78% of the atmosphere is nitrogen, 21% is oxygen and 0.9% is argon. These three are not greenhouse gases, as they have either one or no chemical bonds in their molecular structure. This leaves 0.1% of the Earth's atmosphere (by volume) to be greenhouse gases, or 1,000ppm. Space's temperature is around 3K, meaning those 1,000ppm greenhouse gases heat the Earth from 3K to 288K, or by 285K. Basic maths tells us that 1ppm of greenhouse gas causes 0.29K of temperature increase. Now, the reality is lower than this for a variety of factors (the sun heats up the space around Earth slightly, the gases only insulate at night, etc). So yes, 50ppm does mean a significant increase.
The law of equilibrium is correct. An infrared photon leaving the Earth strikes a CO2 molecule, exciting one of its electrons. That electron de-excites, emitting another infrared photon. That photon has a 50/50 chance of going back to Earth or into space. Without the CO2, it had a 100% chance of leaving Earth. Hence heating.
I'm not sure what greenhouse CO2 concentration has to do with anything, given that it's done because plants use CO2 in photosynthesis.

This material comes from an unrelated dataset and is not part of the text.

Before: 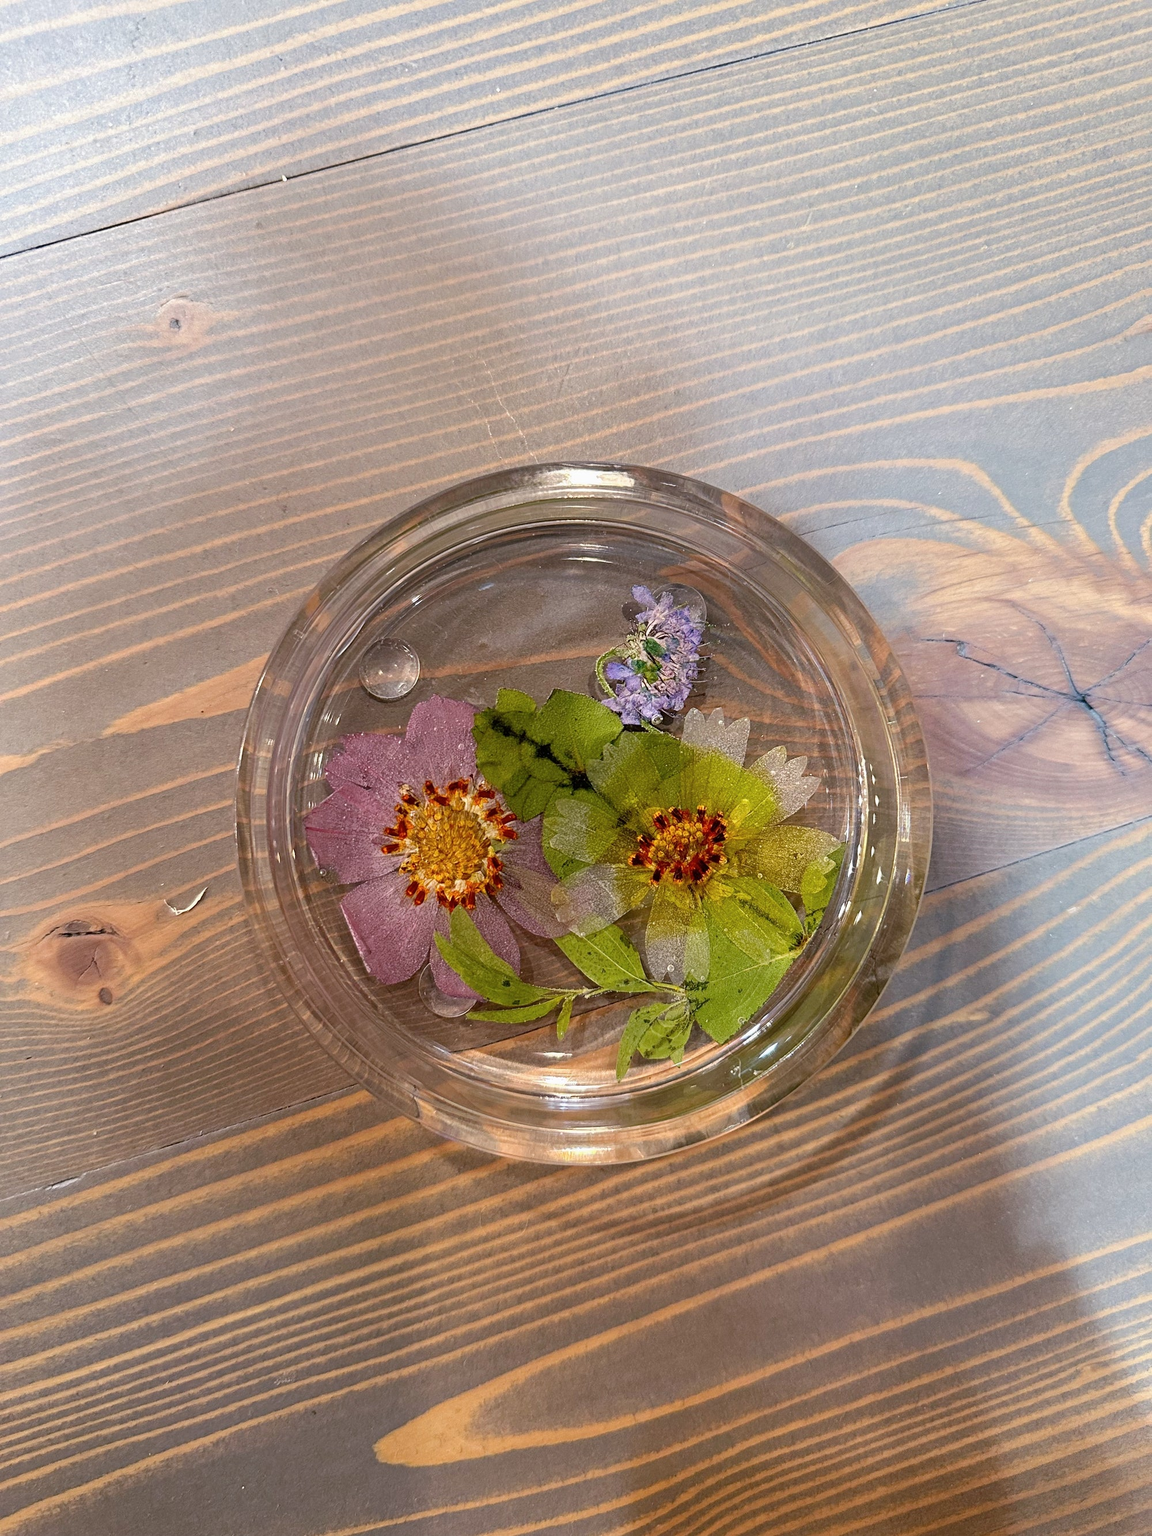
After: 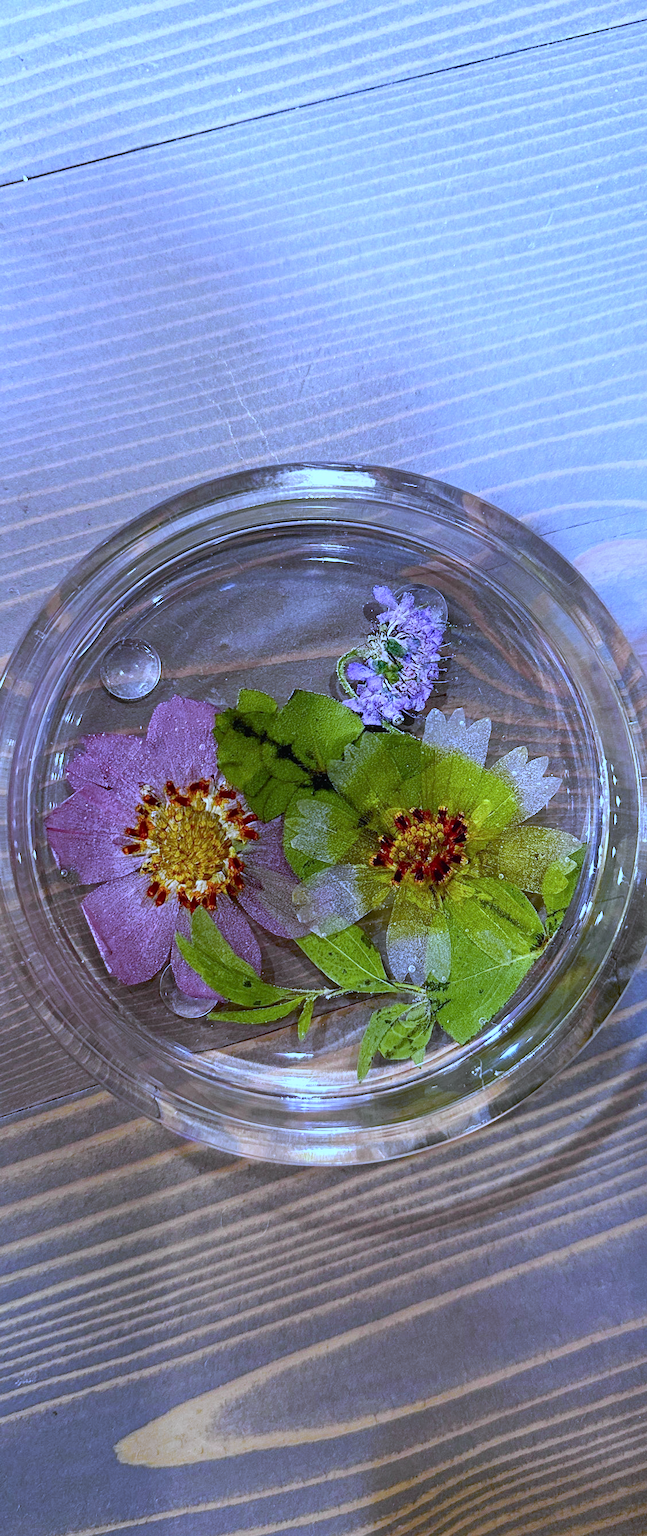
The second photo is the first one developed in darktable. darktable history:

Now I would really love to see NASA's imagery of 3000ppm, if you could send that, please do. Same goes for your paper, I would love to read it. I would also love to hear about the statisticians who say satellite data is unreliable, especially since statisticians dont usually concern themselves with the workings of satellites.
As for your claim regarding geological periods, it is true. However, humans did not evolve in the Carboniferous period (300mya). We are not suited for different temperatures. Life will go on. Human life won't.
Just to add to my previous statement, the Greenhouse effect that causes climate change was first proposed as a theory/discovered by Joseph Fourier (one of the most important mathematicians in history) in 1824. The earliest known time someone predicted a link between human carbon emissions and climate change was in 1912 in a Kiwi newspaper I've included above. If it's a hoax, who was there to benefit from it in 1824, or 1912?
Climate Change is an observed phenomenon and is supported by basic chemistry -- all remotely complex gases absorb infrared radiation eacaping the Earth (heat) and re emit it back towards Earth. This takes place with all gases in the atmosphere with more than two constituent atoms.